Cristiano Ronaldo dołączył do Juventusu jako pięciokrotny laureat Złotej Piłki i jeden z najlepszych piłkarzy w historii. Mało kto jednak pamięta, że Portugalczyk mógł trafić do Turynu już w 2002 roku, ale wówczas transfer upadł na ostatniej prostej.

Maciej Kmita
Maciej Kmita
Cristiano Ronaldo Getty Images / Gonzalo Arroyo / Na zdjęciu: Cristiano Ronaldo
W październiku 2002 roku na ligowy mecz Sportingu Lizbona z Belenenses wybrał się pracujący wówczas w Juventusie Gianni Di Marzio. Włoch odwiedził Estadio de Alvalade, by obejrzeć w akcji Ricardo Quaresmę, ale na kolana rzucił go rozgrywający swój piąty mecz w pierwszym zespole Sportingu 17-letni Cristiano Ronaldo.

- Zadzwoniłem do klubu i powiedziałem, że właśnie zobaczyłem kogoś, kto będzie najlepszym piłkarzem w historii. Oczywiście drugim po Maradonie - tak Di Marzio opowiadał po latach "Marce".

Odwołanie do Diego Maradony jest nieprzypadkowe. Di Marzio to pierwszy Europejczyk, który poznał się na talencie Argentyńczyka - kiedy "El Diego" miał 18 lat, Di Marzio próbował ściągnąć go do prowadzonego przez siebie Napoli. Ówczesny właściciel Napoli poskąpił kilkuset tysięcy dolarów, a sześć lat później Maradona trafił do Neapolu za 10,5 mln dolarów.

ZOBACZ WIDEO Cristiano Ronaldo: A na końcu jest Juventus Turyn. Zapomnieć o łzach

Historia niedoszłego transferu Ronaldo do Starej Damy przebiega podobnie, ale w niej czarnym charakterem nie jest skąpy właściciel klubu, a Marcelo Salas. Juventus porozumiał się ze Sportingiem w sprawie warunków pozyskania utalentowanego nastolatka. Włosi mieli zapłacić Portugalczykom kilka milionów euro, a do tego do Lizbony w ramach rozliczenia miał trafić wspomniany Chilijczyk. Transfer upadł jednak na ostatniej prostej, bo "El Matador" nie zgodził się na przenosiny do Sportingu.

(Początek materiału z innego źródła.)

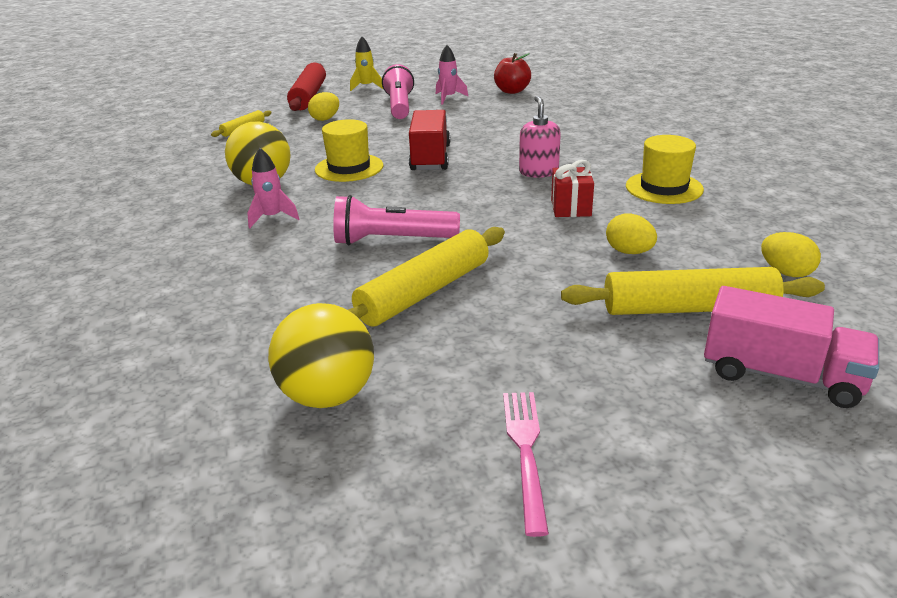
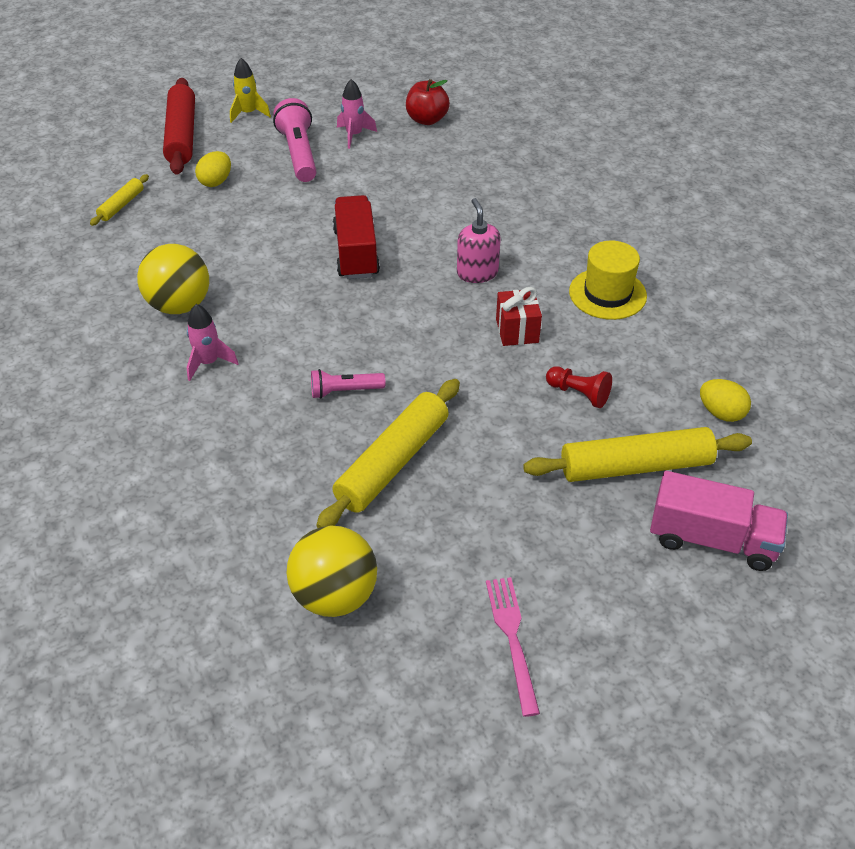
camera: 10 degrees left, 15 degrees up
yellow hat [315,119,383,182] -> none
pink flashlight [333,195,460,245] -> pink flashlight [311,369,385,399], size x0.59
yellow egg [606,213,657,254] -> red pawn [546,366,612,408]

- Z Ronaldo dogadałem się w pół dnia. Pozyskalibyśmy go, ale niestety Marcelo Salas odmówił przejścia do Sportingu. Chciał wrócić do River Plate, a ja nie mogłem zrobić nic innego. Fiat był wówczas w kryzysie i nie był w stanie za wiele dołożyć - przyznał przed kilkoma dniami Luciano Moggi, który jako dyrektor Juventus negocjował wówczas ze Sportingiem i Ronaldo.

Salas dopiął swego, bo pół roku później wrócił do River Plate, ale Juventus do tematu sprowadzenia Ronaldo już nie wrócił. Starej Damy nie było stać na nawiązanie walki z Manchesterem United, który w lipcu 2003 roku zapłacił Sportingowi za 18-letniego Portugalczyka aż 19 mln euro. Ronaldo stał się najdroższym nastolatkiem w historii futbolu, ale na Old Trafford szybko potwierdził, że był wart każdego z wydanych na niego eurocentów.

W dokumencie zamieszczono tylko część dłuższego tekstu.